Prof.Dr. Osman Bektaş
Antik Karadeniz medeniyet varlıklarımızı nasıl yok ettik?
Günümüzden 28000 yıl önce yaşayan Neandertal ilk insan türünün izleri Doğu Karadeniz bölgesinde Gürcistan’ın tahrip edilmemiş sahillerinde bulunmuştur.
Doğu Karadeniz’in doğal sahillerini otoyol ve dolgu ile tahrip ettiğimizden dolayı deniz ve kıyı arkeolojisi çalışmaları yapmanın ve antik çağa ışık tutmanın imkânı yoktur.
Jeolojik, jeofizik ve Arkeolojik verilere göre Doğu Karadeniz kıyıları 28000 yıldan beri insanların yerleşim ve yaşam yerleri olmuştur.
Bu dönem içerisinde Küresel iklim değişimine bağlı olarak Karadeniz’in su seviyesinin azalarak geri çekilmesi ve artarak karalara doğru ilerlemesi kıyı kenarlarında yeni yerleşim alanlarının kurulması veya geçmiş medeniyetlerin sular altında kalmasına neden olmuştur.
Bu bağlamda sualtı ve sahil arkeolojik çalışmaları Karadeniz’in sığ sularında gömülü kalmış veya derelerin denize kavuştuğu deltalardaki antik medeniyetlerin izlerini ortaya çıkaran yöntemler olarak bilinir.
Özellikle bakir, korunmuş Karadeniz kıyıları binlerce yıl önceki medeniyet izlerinin kalıntılarını günümüze dek koruyabilmiştir.
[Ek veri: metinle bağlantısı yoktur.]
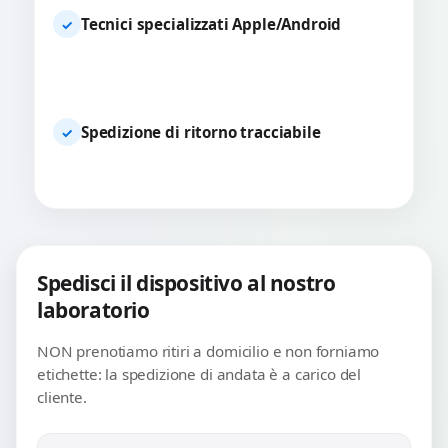
Tecnici specializzati Apple/Android
✓
Spedizione di ritorno tracciabile
✓
Spedisci il dispositivo al nostro
laboratorio
NON prenotiamo ritiri a domicilio e non forniamo
etichette: la spedizione di andata è a carico del
cliente.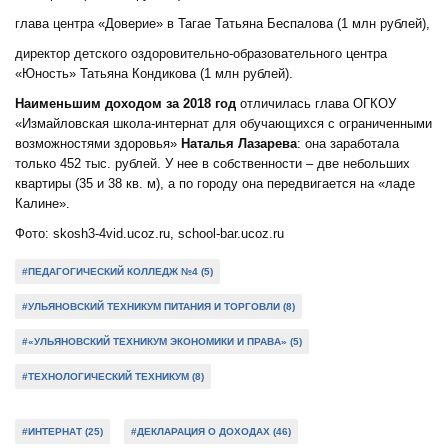
глава центра «Доверие» в Тагае Татьяна Беспалова (1 млн рублей),
директор детского оздоровительно-образовательного центра
«Юность» Татьяна Кондикова (1 млн рублей).
Наименьшим доходом за 2018 год
отличилась глава ОГКОУ
«Измайловская школа-интернат для обучающихся с ограниченными
возможностями здоровья»
Наталья Лазарева
: она заработала
только 452 тыс. рублей. У нее в собственности – две небольших
квартиры (35 и 38 кв. м), а по городу она передвигается на «ладе
Калине».
Фото: skosh3-4vid.ucoz.ru, school-bar.ucoz.ru
#ПЕДАГОГИЧЕСКИЙ КОЛЛЕДЖ №4 (5)
#УЛЬЯНОВСКИЙ ТЕХНИКУМ ПИТАНИЯ И ТОРГОВЛИ (8)
#«УЛЬЯНОВСКИЙ ТЕХНИКУМ ЭКОНОМИКИ И ПРАВА» (5)
#ТЕХНОЛОГИЧЕСКИЙ ТЕХНИКУМ (8)
#ИНТЕРНАТ (25)
#ДЕКЛАРАЦИЯ О ДОХОДАХ (46)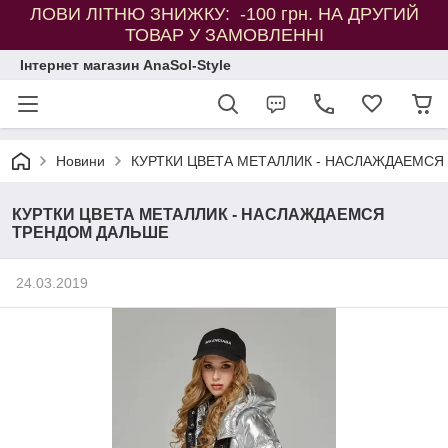
ЛОВИ ЛІТНЮ ЗНИЖКУ: -100 грн. НА ДРУГИЙ
ТОВАР У ЗАМОВЛЕННІ
Інтернет магазин AnaSol-Style
Новини
КУРТКИ ЦВЕТА МЕТАЛЛИК - НАСЛАЖДАЕМСЯ
КУРТКИ ЦВЕТА МЕТАЛЛИК - НАСЛАЖДАЕМСЯ
ТРЕНДОМ ДАЛЬШЕ
24.03.2019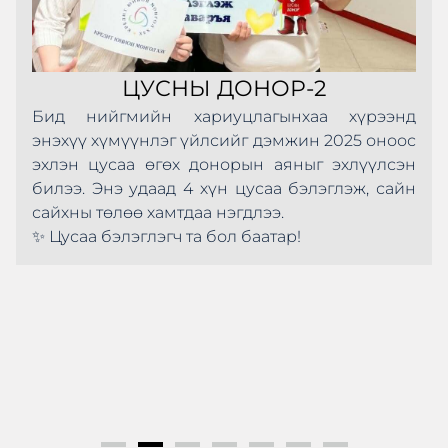
ЦУСНЫ ДОНОР-2
Бид нийгмийн хариуцлагынхаа хүрээнд
энэхүү хүмүүнлэг үйлсийг дэмжин 2025 оноос
эхлэн цусаа өгөх донорын аяныг эхлүүлсэн
билээ. Энэ удаад 4 хүн цусаа бэлэглэж, сайн
сайхны төлөө хамтдаа нэгдлээ.
✨ Цусаа бэлэглэгч та бол баатар!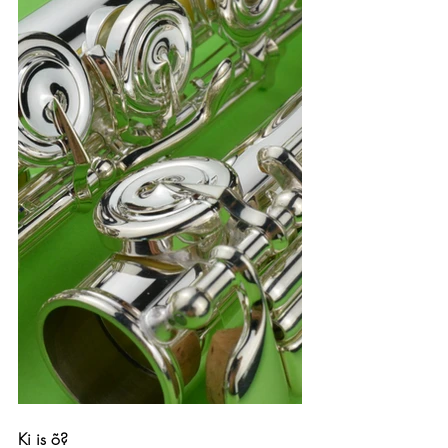
Ki is õ?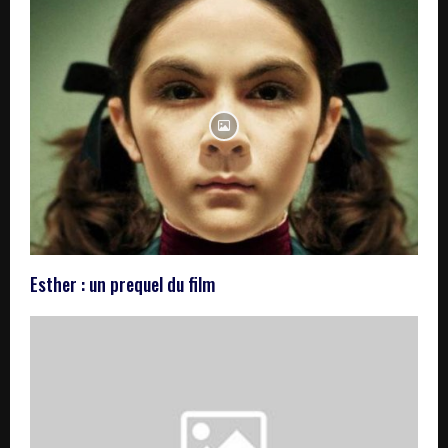
Esther : un prequel du film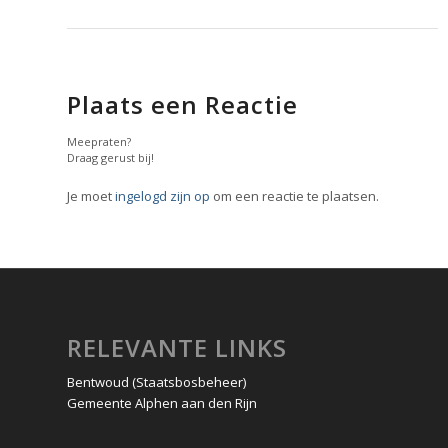
Plaats een Reactie
Meepraten?
Draag gerust bij!
Je moet
ingelogd zijn op
om een reactie te plaatsen.
RELEVANTE LINKS
Bentwoud (Staatsbosbeheer)
Gemeente Alphen aan den Rijn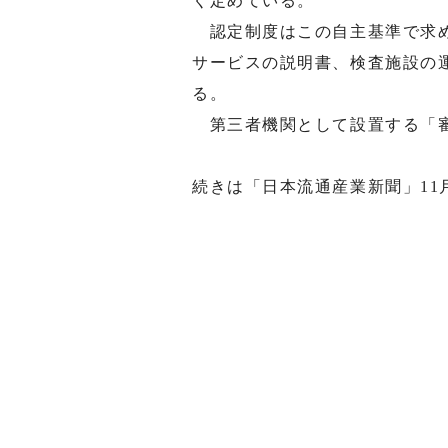
く定めている。
認定制度はこの自主基準で求め
サービスの説明書、検査施設の
る。
第三者機関として設置する「審
続きは「日本流通産業新聞」11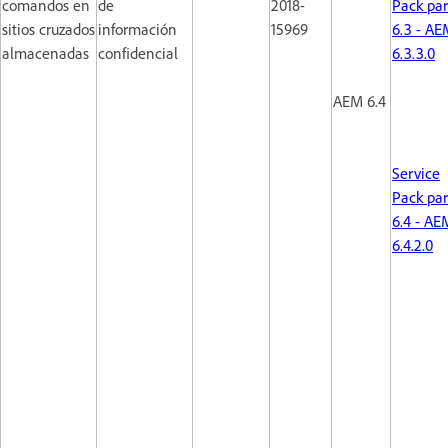
comandos en
de
2018-
Pack pa
sitios cruzados
información
15969
6.3 - AE
almacenadas
confidencial
6.3.3.0
AEM 6.4
Service
Pack pa
6.4 - AE
6.4.2.0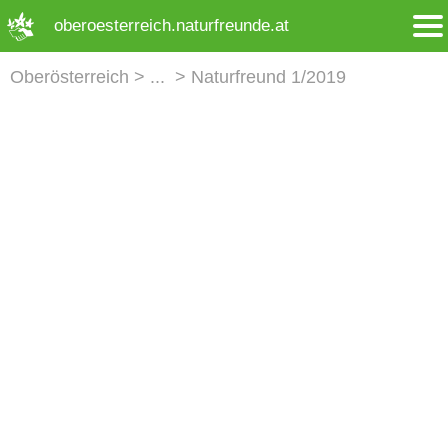
➜ Hauptregion der Seite anspringen
oberoesterreich.naturfreunde.at
Oberösterreich
Naturfreund 1/2019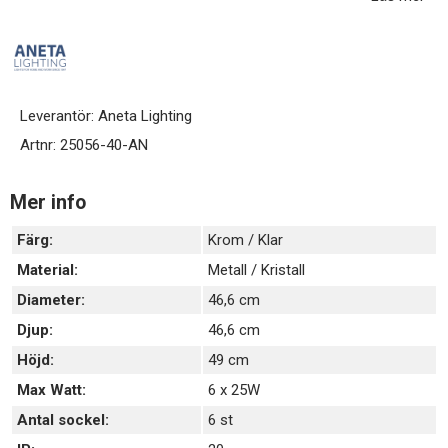
som skapar ett vackert ljusspel.
Låt Strati lysa upp matbordet under trevliga middagar eller ge en
effekt i t ex sovrummet.
Ljuskällor och lamppropp ingår ej, köps separat.
Leverantör:
Aneta Lighting
Artnr:
25056-40-AN
Mer info
Färg:
Krom / Klar
Material:
Metall / Kristall
Diameter:
46,6 cm
Djup:
46,6 cm
Höjd:
49 cm
Max Watt:
6 x 25W
Antal sockel:
6 st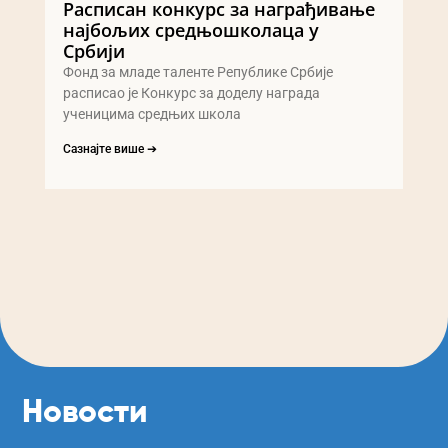
Расписан конкурс за награђивање
најбољих средњошколаца у
Србији
Фонд за младе таленте Републике Србије
расписао је Конкурс за доделу награда
ученицима средњих школа
Сазнајте више ➔
Новости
Ancak sahil morfolojisi çeşitli nedenlerle bozulmuş kıyılarda ise antik kalıntılar yok olmuşlardır.
Gürcistan’ın tahrip edilmemiş Karadeniz sahillerinde 1960’lı yıllarda başlatılan deniz ve kıyı arkeolojik çalışmaları Avrasya’da ilk insan ( Neanderthal ) ve Homosapiens, akıllı insan türlerinin varlığını kanıtlamıştır.
Ayrıca Taş Devri ve Bronz çağlarına ait yaşam kalıntıları Karadeniz sahili boyunca bulunan mağara ve oyuklarda tespit edilmiştir.
Bu nedenle Avrupa insanın Karadeniz kıyılarından göç ettiği iddialar arasındadır.
Karadeniz sığ sularından ve kıyılarından elde edilen Antik Çağa ait bütün bulgular Gürcistan’da ünlü Batum müzesinde sergilenmektedir.
Oysa Doğu Karadeniz Sahil Yolu Projesi ve diğer çeşitli amaçlı deniz dolgularıyla kıyılarımızda olması mümkün eski medeniyetlere ait arkeolojik kayıtları dolgu ile birlikte yok ettik.
Kronolojik olarak tarihi belgelere ve arkeolojik bulgulara dayandırılmadıkça ve geçmiş medeniyetlerin bulguları bir müzede sergilenmedikçe ‘Trabzon 4000 yıllık medeniyete sahip bir şehirdir’ gibi söylemlerin bir anlamı olamaz.
Öte yandan elimizde kalabilen yakın zamana ait medeniyetin kalıntılarını da ya yok ediyor veya dönüştürmeye çalışıyoruz.
Son olarak Trabzon-Pazarkapı yöresinde Ortahisar Belediye Binası için yapılan kazıda çıkan antik eserlerin yeterince dikkate alınmaması ve arkeolojik çalışmalara imkân sağlanmaması geçmiş tarih ve kültürümüze verdiğimiz değerin bir ölçüsüdür.
Bu tür bir düşünce anlayışı Trabzon turizmine vurulan en büyük darbedir.
Sahildeki dar tarım alanları beton yığını haline gelmiş, sanayileşememiş Trabzon ümidini turizme bağlamıştır.
Ancak imar barışı ile yağmalanan yaylalar, camiye dönüştürülen Ayasofya Müzesi, etkin bir şekilde kullanılamayan Sümela manastırı ve tarihi kültürel miraslar yanında arkeolojik çalışmalara önem verilmemesi Trabzon turizminin gelişmesinin önündeki en önemli olumsuz etkenlerdir.